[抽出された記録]
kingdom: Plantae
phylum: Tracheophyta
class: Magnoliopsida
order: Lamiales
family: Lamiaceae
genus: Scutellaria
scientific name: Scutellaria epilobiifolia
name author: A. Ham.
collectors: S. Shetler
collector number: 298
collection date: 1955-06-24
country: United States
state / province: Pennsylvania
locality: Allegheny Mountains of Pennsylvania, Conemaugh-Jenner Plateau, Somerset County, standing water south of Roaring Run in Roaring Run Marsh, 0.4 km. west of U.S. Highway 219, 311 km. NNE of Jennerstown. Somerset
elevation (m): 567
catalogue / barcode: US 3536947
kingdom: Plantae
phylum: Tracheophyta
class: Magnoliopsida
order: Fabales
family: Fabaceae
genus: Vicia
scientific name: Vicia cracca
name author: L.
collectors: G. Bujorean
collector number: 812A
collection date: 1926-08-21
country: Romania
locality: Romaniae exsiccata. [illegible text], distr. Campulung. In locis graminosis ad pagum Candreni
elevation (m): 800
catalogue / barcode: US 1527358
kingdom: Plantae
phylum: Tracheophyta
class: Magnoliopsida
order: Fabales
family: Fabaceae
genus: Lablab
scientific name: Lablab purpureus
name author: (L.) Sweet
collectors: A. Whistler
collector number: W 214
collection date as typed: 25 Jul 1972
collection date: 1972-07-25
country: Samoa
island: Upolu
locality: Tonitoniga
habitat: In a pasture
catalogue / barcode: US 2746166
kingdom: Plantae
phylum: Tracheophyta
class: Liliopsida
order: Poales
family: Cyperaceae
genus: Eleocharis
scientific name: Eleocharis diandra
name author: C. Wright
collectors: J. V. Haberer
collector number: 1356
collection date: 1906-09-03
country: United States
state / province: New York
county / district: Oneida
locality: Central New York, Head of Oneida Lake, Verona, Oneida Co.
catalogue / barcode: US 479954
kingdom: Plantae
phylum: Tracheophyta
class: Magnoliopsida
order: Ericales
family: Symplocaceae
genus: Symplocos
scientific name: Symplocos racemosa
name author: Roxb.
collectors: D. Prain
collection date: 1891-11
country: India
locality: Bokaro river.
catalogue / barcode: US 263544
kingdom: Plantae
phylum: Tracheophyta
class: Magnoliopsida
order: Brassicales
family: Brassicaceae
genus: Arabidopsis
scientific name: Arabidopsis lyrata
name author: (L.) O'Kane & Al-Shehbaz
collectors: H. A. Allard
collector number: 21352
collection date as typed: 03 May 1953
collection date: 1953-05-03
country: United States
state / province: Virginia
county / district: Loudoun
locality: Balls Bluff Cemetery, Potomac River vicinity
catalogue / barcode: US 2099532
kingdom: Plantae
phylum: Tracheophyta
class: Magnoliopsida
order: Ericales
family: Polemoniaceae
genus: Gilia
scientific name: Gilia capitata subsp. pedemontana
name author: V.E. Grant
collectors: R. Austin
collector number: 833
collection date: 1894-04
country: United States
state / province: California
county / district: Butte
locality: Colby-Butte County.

_課題の説明_. 「genus: Vicia」を含む行に始まり「genus: Symplocos」を含む行で終わる範囲の行だけを、「collectors」を「collected by」に置き換えて示してください。それ以外の部分は一切変えないでください。

_解答結果_.
genus: Vicia
scientific name: Vicia cracca
name author: L.
collected by: G. Bujorean
collector number: 812A
collection date: 1926-08-21
country: Romania
locality: Romaniae exsiccata. [illegible text], distr. Campulung. In locis graminosis ad pagum Candreni
elevation (m): 800
catalogue / barcode: US 1527358
kingdom: Plantae
phylum: Tracheophyta
class: Magnoliopsida
order: Fabales
family: Fabaceae
genus: Lablab
scientific name: Lablab purpureus
name author: (L.) Sweet
collected by: A. Whistler
collector number: W 214
collection date as typed: 25 Jul 1972
collection date: 1972-07-25
country: Samoa
island: Upolu
locality: Tonitoniga
habitat: In a pasture
catalogue / barcode: US 2746166
kingdom: Plantae
phylum: Tracheophyta
class: Liliopsida
order: Poales
family: Cyperaceae
genus: Eleocharis
scientific name: Eleocharis diandra
name author: C. Wright
collected by: J. V. Haberer
collector number: 1356
collection date: 1906-09-03
country: United States
state / province: New York
county / district: Oneida
locality: Central New York, Head of Oneida Lake, Verona, Oneida Co.
catalogue / barcode: US 479954
kingdom: Plantae
phylum: Tracheophyta
class: Magnoliopsida
order: Ericales
family: Symplocaceae
genus: Symplocos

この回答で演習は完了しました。